The one nuance is that XRP's structural advantages, the resolved regulation, the ETF inflows, and the payments utility, give it a firmer floor within the broad selloff. Those factors are why it has fallen less, and they could allow it to recover faster if the macro turns. But the macro has to turn first. For XRP to mount a sustained advance, the crypto complex needs Bitcoin to stabilize and the Fed to soften, and neither is in the current data. The structural pillars cushion the downside; they do not override the macro.

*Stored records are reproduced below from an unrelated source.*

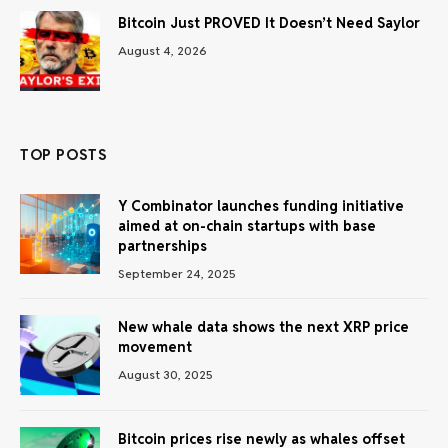
Bitcoin Just PROVED It Doesn’t Need Saylor
August 4, 2026
TOP POSTS
Y Combinator launches funding initiative
aimed at on-chain startups with base
partnerships
September 24, 2025
New whale data shows the next XRP price
movement
August 30, 2025
Bitcoin prices rise newly as whales offset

The Forecast: What Decides XRP From $1.11
The path runs through two levels and the broader crypto tape. The bullish scenario requires XRP to hold $1.05 support and the complex to stabilize, which would let the relative-strength story extend toward the $1.25 resistance. A daily close above $1.25 would open the medium-term targets at the 100-day EMA near $1.41 and the 200-day EMA near $1.62, and the optimistic 2026 forecasts in the $1.90 to $2.21 range would come back into view. That scenario leans on the ETF inflows continuing, the regulatory clarity supporting institutional demand, and the macro turning less hostile.
The bearish scenario is a break of support. A loss of $1.00 would confirm the breakdown implied by the move below the 200-week moving average, open the bear-channel target near $0.90, and align with the most cautious forecasts that see XRP drifting toward $0.44 in a deep downside case. The catalysts are all live: another leg lower in Bitcoin, a hawkish Fed surprise, a reversal of the ETF inflows into outflows, or the escrow supply overwhelming softening demand. In that case, the relative strength fades and XRP follows the complex lower.
The variable that decides it is whether XRP's structural advantages can outrun the macro and the supply overhang. The token has the cleanest regulatory status, a growing ETF channel, and a real payments utility, which is why it has fallen the least. But it sits below its 200-week average in a damaged long-term structure, with a billion XRP a month flowing from escrow and a macro hostile to risk. The verdict is relatively constructive but macro-bound: at $1.11, XRP is the steadiest of the crypto majors, holding $1.05 support better than its peers held theirs, but it cannot mount a real recovery until Bitcoin stabilizes and it reclaims $1.25. The structural pillars are real; the macro is the ceiling. XRP falls the least, but it still falls with the tape.